The CLI lives at TheVault/ and builds independently with swift build inside that directory. Useful if you want to dump your run history to JSON or CSV without launching the full app.

Repository layout

.
├── VaultApp/        Native macOS SwiftUI app (the thing you install)
├── TheVault/        Swift package: VaultCore library + `vault` CLI
├── Backend/         Cloudflare Worker for the co-op presence feed
├── Site/            Marketing landing page  (spirevault.app)
├── Web/             Browser companion         (app.spirevault.app)
├── SECURITY.md      Threat model + what's defended-against
├── CHANGELOG.md     What shipped when, what broke along the way
└── RELEASING.md     How to cut a new release

VaultApp depends on TheVault for parsing/stats so the two share code without duplicating it. Site and Web are pure-static Cloudflare Pages deployments with no build step and no runtime dependency. Backend is a single Worker, around 1k lines of TypeScript total.

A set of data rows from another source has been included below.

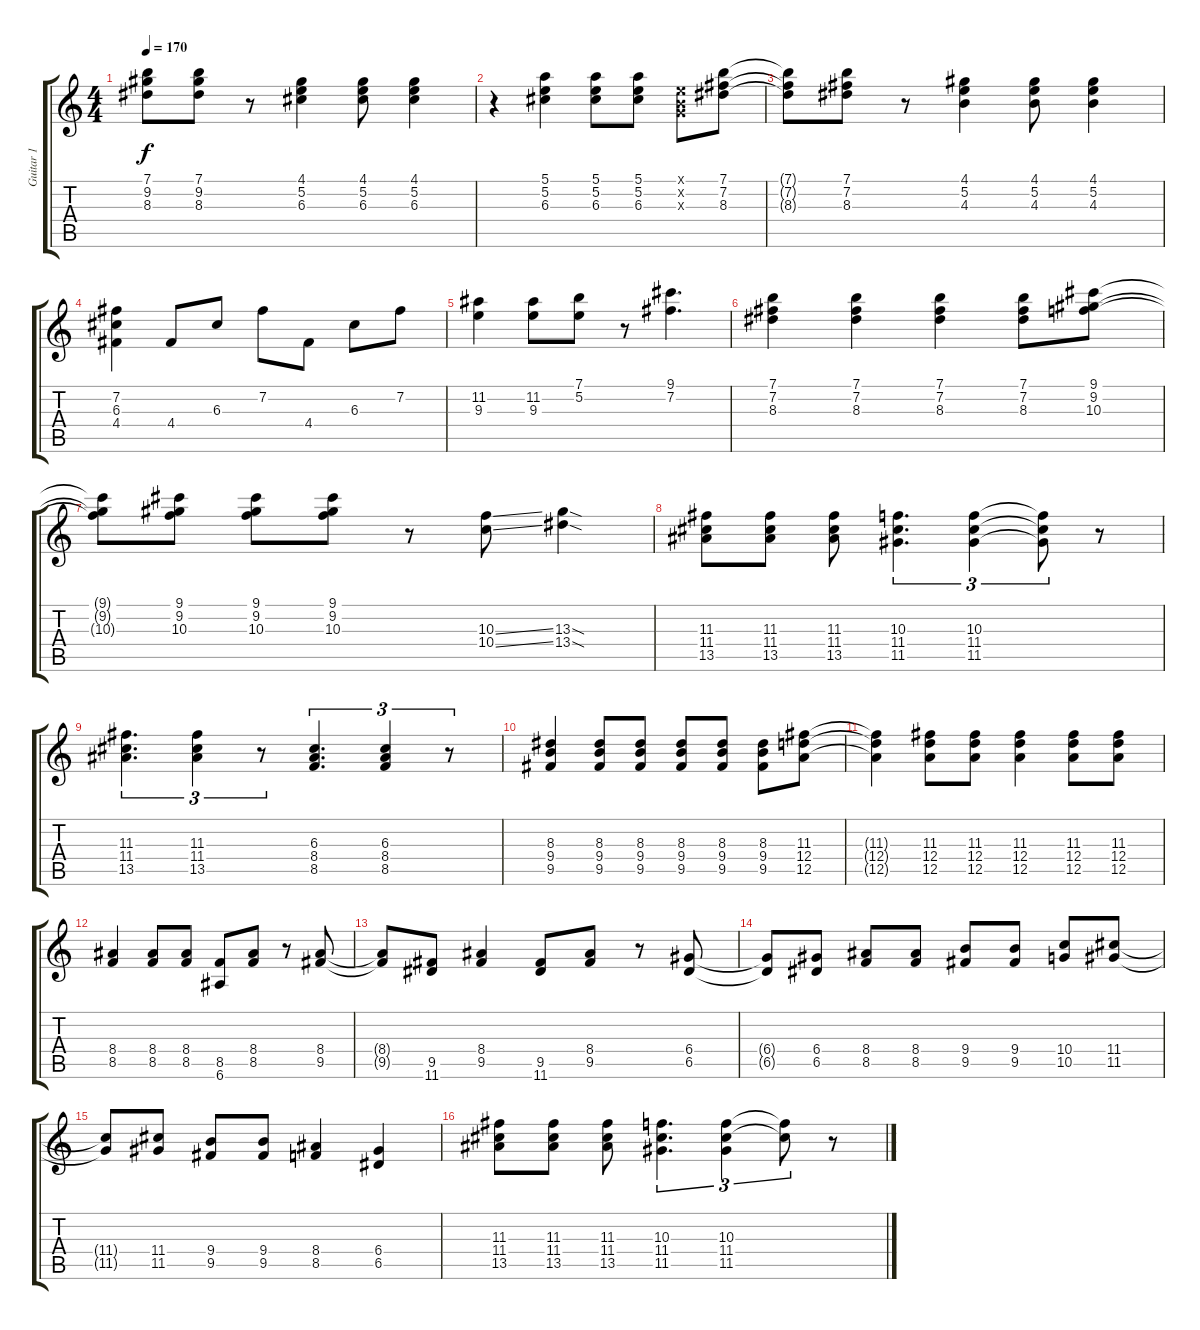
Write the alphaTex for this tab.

\track ("Guitar 1" "Guitar 1") {instrument distortionguitar}
\staff {score tabs}
\tuning (E4 B3 G3 D3 A2 E2) {hide}
\ts (4 4)
\tempo 170
\clef g2
\ks c
(7.1{t} 9.2{t} 8.3{t}).8{dy f} (7.1 9.2 8.3).8 r.8 (4.1 5.2 6.3).4 (4.1 5.2 6.3).8 (4.1 5.2 6.3).4 |
r.4 (5.1 5.2 6.3).4 (5.1 5.2 6.3).8 (5.1 5.2 6.3).8 (0.1{x} 0.2{x} 0.3{x}).8 (7.1 7.2 8.3).8 |
(7.1{t} 7.2{t} 8.3{t}).8 (7.1 7.2 8.3).8 r.8 (4.1 5.2 4.3).4 (4.1 5.2 4.3).8 (4.1 5.2 4.3).4 |
(7.2 6.3 4.4).4 4.4.8 6.3.8 7.2.8 4.4.8 6.3.8 7.2.8 |
(11.2 9.3).4 (11.2 9.3).8 (7.1 5.2).8 r.8 (9.1 7.2).4{d} |
(7.1 7.2 8.3).4 (7.1 7.2 8.3).4 (7.1 7.2 8.3).4 (7.1 7.2 8.3).8 (9.1 9.2 10.3).8 |
(9.1{t} 9.2{t} 10.3{t}).8 (9.1 9.2 10.3).8 (9.1 9.2 10.3).8 (9.1 9.2 10.3).8 r.8 (10.3{ss} 10.4{ss}).8 (13.3{sod} 13.4{sod}).4 |
(11.3 11.4 13.5).8 (11.3 11.4 13.5).8 (11.3 11.4 13.5).8 (10.3 11.4 11.5).4{d tu (3 2)} (10.3 11.4 11.5).4{tu (3 2)} (10.3{t} 11.4{t} 11.5{t}).8{tu (3 2)} r.8 |
(11.3 11.4 13.5).4{d tu (3 2)} (11.3 11.4 13.5).4{tu (3 2)} r.8{tu (3 2)} (6.3 8.4 8.5).4{d tu (3 2)} (6.3 8.4 8.5).4{tu (3 2)} r.8{tu (3 2)} |
(8.3 9.4 9.5).4 (8.3 9.4 9.5).8 (8.3 9.4 9.5).8 (8.3 9.4 9.5).8 (8.3 9.4 9.5).8 (8.3 9.4 9.5).8 (11.3 12.4 12.5).8 |
(11.3{t} 12.4{t} 12.5{t}).4 (11.3 12.4 12.5).8 (11.3 12.4 12.5).8 (11.3 12.4 12.5).4 (11.3 12.4 12.5).8 (11.3 12.4 12.5).8 |
(8.4 8.5).4 (8.4 8.5).8 (8.4 8.5).8 (8.5 6.6).8 (8.4 8.5).8 r.8 (8.4 9.5).8 |
(8.4{t} 9.5{t}).8 (9.5 11.6).8 (8.4 9.5).4 (9.5 11.6).8 (8.4 9.5).8 r.8 (6.4 6.5).8 |
(6.4{t} 6.5{t}).8 (6.4 6.5).8 (8.4 8.5).8 (8.4 8.5).8 (9.4 9.5).8 (9.4 9.5).8 (10.4 10.5).8 (11.4 11.5).8 |
(11.4{t} 11.5{t}).8 (11.4 11.5).8 (9.4 9.5).8 (9.4 9.5).8 (8.4 8.5).4 (6.4 6.5).4 |
(11.3 11.4 13.5).8 (11.3 11.4 13.5).8 (11.3 11.4 13.5).8 (10.3 11.4 11.5).4{d tu (3 2)} (10.3 11.4 11.5).4{tu (3 2)} (10.3{t} 11.4{t}).8{tu (3 2)} r.8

Where each piece is hosted

Component	Hosted on	URL
macOS app	GitHub Releases	/releases
Backend Worker	Cloudflare Workers	vault-coop.coreycrooks.workers.dev
Marketing site	Cloudflare Pages	https://spirevault.app
Web companion	Cloudflare Pages	https://app.spirevault.app

Who built this

I'm Corey Crooks. I play STS2 (Ironclad and Defect, mostly), I write code professionally, and I built this because I got tired of scrolling Discord trying to find a co-op partner.

• Personal site: coreycrooks.com
• GitHub: @c3rooks
• Reddit: u/c3rooks
• For security reports: see SECURITY.md

If you want to talk about a feature, a bug, or why you think one of my design decisions is wrong, open an issue. If it's a security issue, please go through the disclosure process in SECURITY.md first.

Contributing

Issues and PRs welcome. The project is small enough that "open a PR" is the entire workflow. No CLA, no contributor guide novella. If you want to add a feature and aren't sure if I'd merge it, open an issue first and ask. I'd rather say "yes, but go this way" than have you spend a weekend on something I'd close.

License

MIT. Do whatever you want with it. Fork it, run it private, sell a paid version with extra features, ship a Linux port. All fine. The only thing I ask is keep the privacy posture intact if you fork: local run history stays local, co-op stays opt-in, no surprise telemetry. The community will notice and it'll reflect on the original.

Partners

This project is officially partnered with the Slay the Spire 2 LFG Discord Server — a growing community focused on matchmaking, strategy discussion, daily runs, modding, and community events for Slay the Spire 2.

The server also helps support development and beta testing for this companion app through community feedback and testing.

Join the community here: Slay the Spire 2 LFG Discord

Thanks

To Mega Crit, for making the best card game ever and not being weird about fan tools. To the STS2 Discord regulars who answer "anyone want to co-op?" at 11pm on a Tuesday. You're the reason this exists.